On November 9, 2018, subsequent to the end of the Company’s third quarter of fiscal 2018, management and the board of directors decided to pursue an exit of the Company’s Mexico retail operations consisting of 13 stores, and the Company is exploring exit alternatives. During the third quarter ended November 2, 2018, the Company recorded $22 million of pre-tax charges associated with long-lived asset impairment due to the determination it was more likely than not the assets of the Mexico retail operations would be sold or otherwise disposed of significantly before the end of their previously estimated useful lives (see Note 5 to the consolidated financial statements). The amounts, nature and timing of any additional charges associated with the intended exit of the Mexico retail operations will depend on the plan executed and cannot be reasonably estimated.

A summary of the significant components of charges associated with the exit activities discussed above, are as follows:
 Costs Incurred
 Three Months Ended Nine Months Ended
(In millions)November 2, 2018 November 2, 2018
Long-lived asset impairments$121
 $327
Accelerated depreciation and amortization103
 103
Severance costs32
 32
Discontinued project write-offs10
 34
Lease obligation costs for closed locations9
 9
Inventory adjustments to net realizable value5
 5
Total$280
 $510

All estimated amounts are subject to change until finalized. Expenses associated with long-lived asset impairment, discontinued projects, severance, and lease obligations, are included in selling, general and administrative expense in the consolidated statement of current and retained earnings. Inventory adjustments to net realizable value are included in cost of sales in the consolidated statement of current and retained earnings.

Note 9: Short-Term Borrowings - In September 2018, the Company entered into a $1.75 billion five year unsecured revolving second amended and restated credit agreement (the Second Amended and Restated Credit Agreement) with a syndicate of banks. The Second Amended and Restated Credit Agreement amends and restates the Company’s amended and restated credit agreement, dated November 23, 2016 (the Amended and Restated Credit Agreement), to among other things (i) extend the maturity date of the revolving credit facility to September 2023 and (ii) modify the revolving commitments of the existing lenders. The Company may request borrowings under the Second Amended and Restated Credit Agreement that are denominated in U.S. Dollar, Euro, Sterling, Canadian Dollar and other currencies approved by the administrative agent and the lenders. Borrowings under the Second Amended and Restated Credit Agreement will bear interest calculated according to a Base Rate or a Eurocurrency Rate, plus an applicable margin.

**Source material**
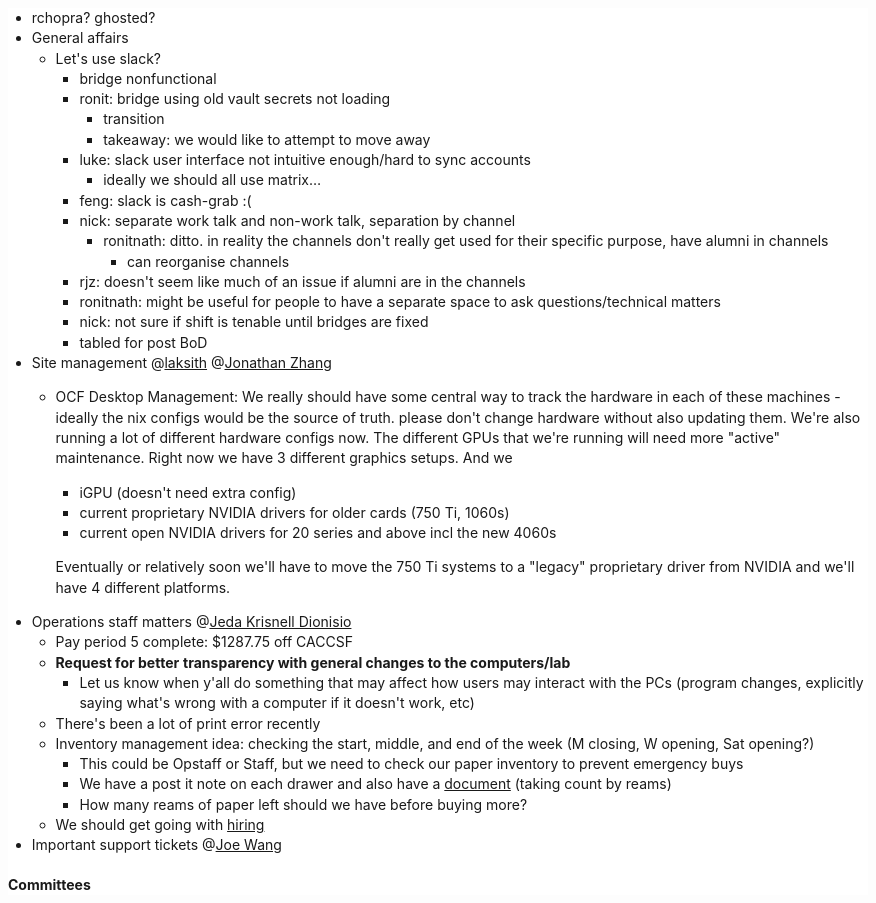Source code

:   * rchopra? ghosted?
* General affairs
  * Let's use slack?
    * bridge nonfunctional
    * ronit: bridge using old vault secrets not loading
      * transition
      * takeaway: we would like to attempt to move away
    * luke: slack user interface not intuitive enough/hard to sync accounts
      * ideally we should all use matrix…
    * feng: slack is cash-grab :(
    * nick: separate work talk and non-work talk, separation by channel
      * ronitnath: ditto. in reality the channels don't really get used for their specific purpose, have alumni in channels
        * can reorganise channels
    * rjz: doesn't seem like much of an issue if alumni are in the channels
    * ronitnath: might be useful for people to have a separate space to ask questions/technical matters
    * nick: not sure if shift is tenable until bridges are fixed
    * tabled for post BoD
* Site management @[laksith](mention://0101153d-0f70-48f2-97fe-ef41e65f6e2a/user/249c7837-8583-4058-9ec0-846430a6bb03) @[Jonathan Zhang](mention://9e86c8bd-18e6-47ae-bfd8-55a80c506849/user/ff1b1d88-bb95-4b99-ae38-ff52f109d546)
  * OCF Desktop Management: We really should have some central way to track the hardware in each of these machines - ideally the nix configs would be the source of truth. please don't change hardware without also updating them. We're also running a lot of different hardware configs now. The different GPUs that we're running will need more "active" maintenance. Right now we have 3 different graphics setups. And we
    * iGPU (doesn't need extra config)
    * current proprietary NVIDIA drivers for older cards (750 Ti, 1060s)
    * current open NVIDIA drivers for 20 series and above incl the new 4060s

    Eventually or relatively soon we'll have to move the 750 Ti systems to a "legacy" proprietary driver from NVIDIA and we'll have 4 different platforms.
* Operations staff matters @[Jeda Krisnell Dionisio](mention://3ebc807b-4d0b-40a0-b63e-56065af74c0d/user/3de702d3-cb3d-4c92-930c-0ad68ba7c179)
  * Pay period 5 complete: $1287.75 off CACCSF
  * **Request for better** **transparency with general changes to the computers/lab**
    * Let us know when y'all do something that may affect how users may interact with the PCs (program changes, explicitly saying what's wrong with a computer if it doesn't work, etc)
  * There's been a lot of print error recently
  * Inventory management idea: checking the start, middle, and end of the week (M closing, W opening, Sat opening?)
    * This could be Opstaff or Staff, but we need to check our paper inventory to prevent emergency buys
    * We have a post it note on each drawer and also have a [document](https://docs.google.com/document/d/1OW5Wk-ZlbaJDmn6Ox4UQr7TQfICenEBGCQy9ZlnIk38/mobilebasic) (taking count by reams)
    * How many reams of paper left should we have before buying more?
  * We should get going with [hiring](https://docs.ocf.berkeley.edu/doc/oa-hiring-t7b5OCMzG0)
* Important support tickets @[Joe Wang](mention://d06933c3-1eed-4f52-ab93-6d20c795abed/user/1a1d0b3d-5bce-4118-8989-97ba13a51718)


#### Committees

**What is being asked**
Write out the passage from the financial report verbatim, from "On November 9, 2018, subsequent" to "be reasonably estimated.".

**Expected answer**
On November 9, 2018, subsequent to the end of the Company’s third quarter of fiscal 2018, management and the board of directors decided to pursue an exit of the Company’s Mexico retail operations consisting of 13 stores, and the Company is exploring exit alternatives. During the third quarter ended November 2, 2018, the Company recorded $22 million of pre-tax charges associated with long-lived asset impairment due to the determination it was more likely than not the assets of the Mexico retail operations would be sold or otherwise disposed of significantly before the end of their previously estimated useful lives (see Note 5 to the consolidated financial statements). The amounts, nature and timing of any additional charges associated with the intended exit of the Mexico retail operations will depend on the plan executed and cannot be reasonably estimated.